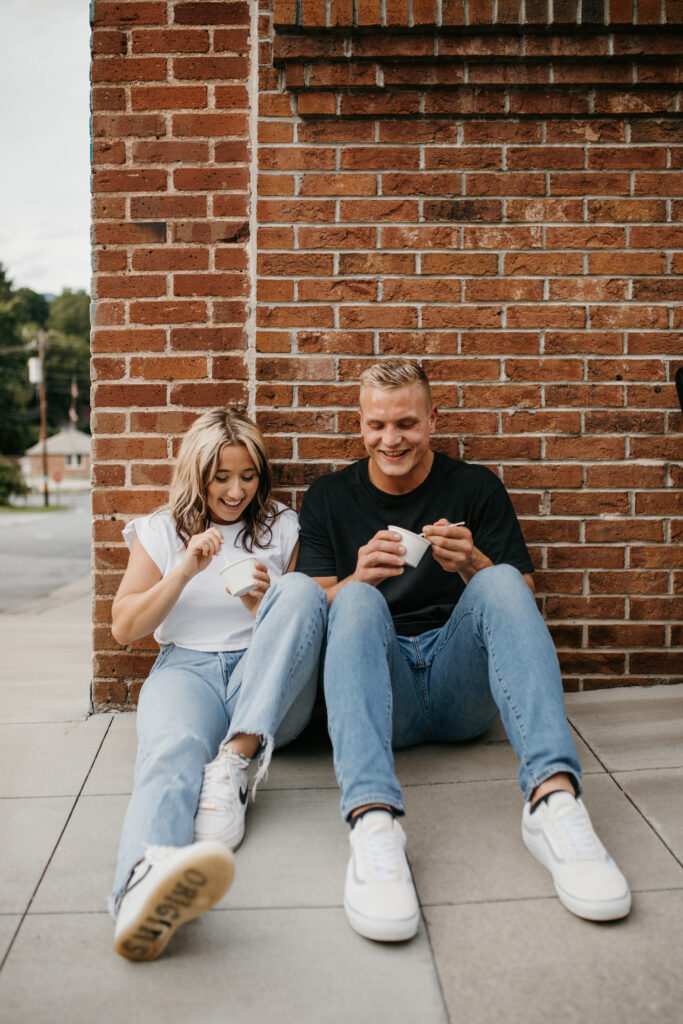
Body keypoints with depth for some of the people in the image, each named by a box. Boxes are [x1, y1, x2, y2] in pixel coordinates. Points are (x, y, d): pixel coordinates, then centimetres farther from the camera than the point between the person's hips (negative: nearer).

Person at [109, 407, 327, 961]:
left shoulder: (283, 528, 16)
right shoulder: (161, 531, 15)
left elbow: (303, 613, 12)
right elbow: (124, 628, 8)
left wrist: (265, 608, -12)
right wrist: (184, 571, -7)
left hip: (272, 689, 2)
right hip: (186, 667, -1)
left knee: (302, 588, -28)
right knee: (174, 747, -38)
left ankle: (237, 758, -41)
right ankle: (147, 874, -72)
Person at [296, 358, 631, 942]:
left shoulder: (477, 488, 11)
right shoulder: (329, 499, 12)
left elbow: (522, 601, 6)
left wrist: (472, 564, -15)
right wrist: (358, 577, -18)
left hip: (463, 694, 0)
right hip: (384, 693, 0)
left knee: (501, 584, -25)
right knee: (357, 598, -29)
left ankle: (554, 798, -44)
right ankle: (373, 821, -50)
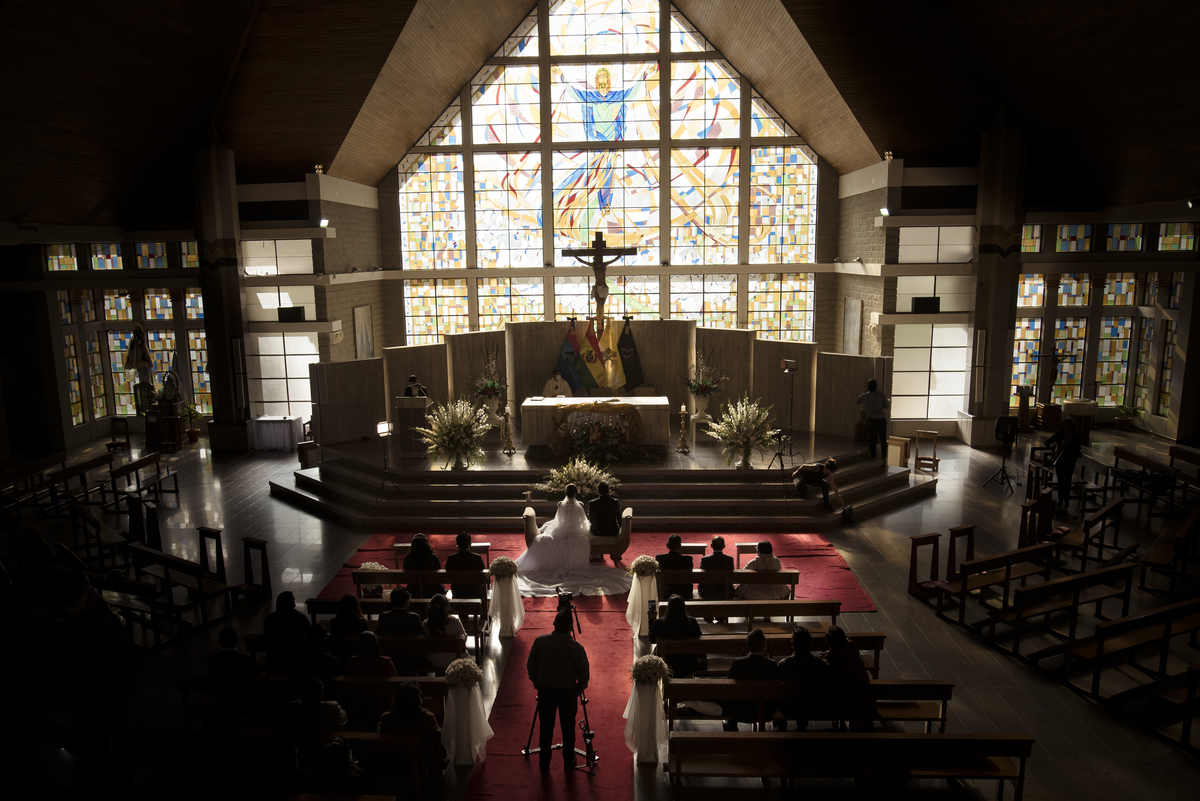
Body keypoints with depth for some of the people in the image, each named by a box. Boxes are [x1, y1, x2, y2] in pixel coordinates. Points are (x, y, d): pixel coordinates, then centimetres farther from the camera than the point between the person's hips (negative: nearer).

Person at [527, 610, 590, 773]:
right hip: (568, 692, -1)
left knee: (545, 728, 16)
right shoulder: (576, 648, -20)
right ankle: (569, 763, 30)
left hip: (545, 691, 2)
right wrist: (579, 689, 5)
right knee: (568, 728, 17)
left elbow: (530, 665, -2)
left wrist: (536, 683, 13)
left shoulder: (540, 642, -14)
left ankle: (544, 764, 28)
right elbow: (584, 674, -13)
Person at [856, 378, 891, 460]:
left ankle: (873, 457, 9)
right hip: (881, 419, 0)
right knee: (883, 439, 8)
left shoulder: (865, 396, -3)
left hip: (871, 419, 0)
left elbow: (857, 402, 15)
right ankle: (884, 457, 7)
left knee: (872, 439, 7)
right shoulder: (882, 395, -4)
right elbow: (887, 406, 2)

========================================

→ **Work to be completed**
Rewrite the listing above with every "centimetres" swapped for "centimeters", changing nothing else, and leave out the pictures.

→ **Solution**
Body keypoints with depth for some of the people in the image, each named by a box. Boxes are [x1, y1, x2, y2] in pixel coordinates. Points are (x, y, d): pixel coordinates, then centimeters farther from the camera than the point between the person's hips (negative: nearer).

Person at [109, 407, 327, 961]:
left shoulder: (283, 528, 16)
right shoulder: (161, 531, 15)
left elbow: (303, 613, 12)
right elbow: (124, 628, 8)
left wrist: (265, 608, -12)
right wrist: (184, 571, -7)
left hip: (272, 689, 2)
right hip: (186, 667, -1)
left knee: (302, 588, -28)
right knee: (174, 747, -38)
left ankle: (237, 758, -41)
right ankle: (147, 874, -72)
Person at [296, 358, 631, 942]:
left shoulder: (477, 488, 11)
right shoulder: (329, 499, 12)
left elbow: (522, 601, 6)
left wrist: (472, 564, -15)
right wrist: (358, 577, -18)
left hip: (463, 694, 0)
right hip: (384, 693, 0)
left knee: (501, 584, -25)
right knee: (357, 598, -29)
left ankle: (554, 798, -44)
right ankle: (373, 821, -50)
Body keypoints with depth for some of the people in the image, each named by a box. Boxes are [x1, y1, x2, y2] in pixel coordinates. Points are (x, y, d): pixel coordinates, then centimeters farther from the camera than the point between the person's hips (negative: nearer).

Person at [527, 610, 590, 773]:
right hip: (568, 692, -1)
left knee: (545, 728, 16)
right shoulder: (576, 648, -20)
right ankle: (569, 763, 30)
left hip: (545, 691, 2)
right wrist: (579, 689, 5)
right knee: (568, 728, 17)
left elbow: (530, 665, -2)
left wrist: (536, 683, 13)
left shoulder: (540, 642, -14)
left ankle: (544, 764, 28)
right elbow: (584, 674, -13)
Person at [856, 378, 891, 460]:
left ankle: (873, 457, 9)
right hip: (881, 419, 0)
right knee: (883, 439, 8)
left shoulder: (865, 396, -3)
left hip: (871, 419, 0)
left elbow: (857, 402, 15)
right ankle: (884, 457, 7)
left knee: (872, 439, 7)
right shoulder: (882, 395, -4)
right elbow: (887, 406, 2)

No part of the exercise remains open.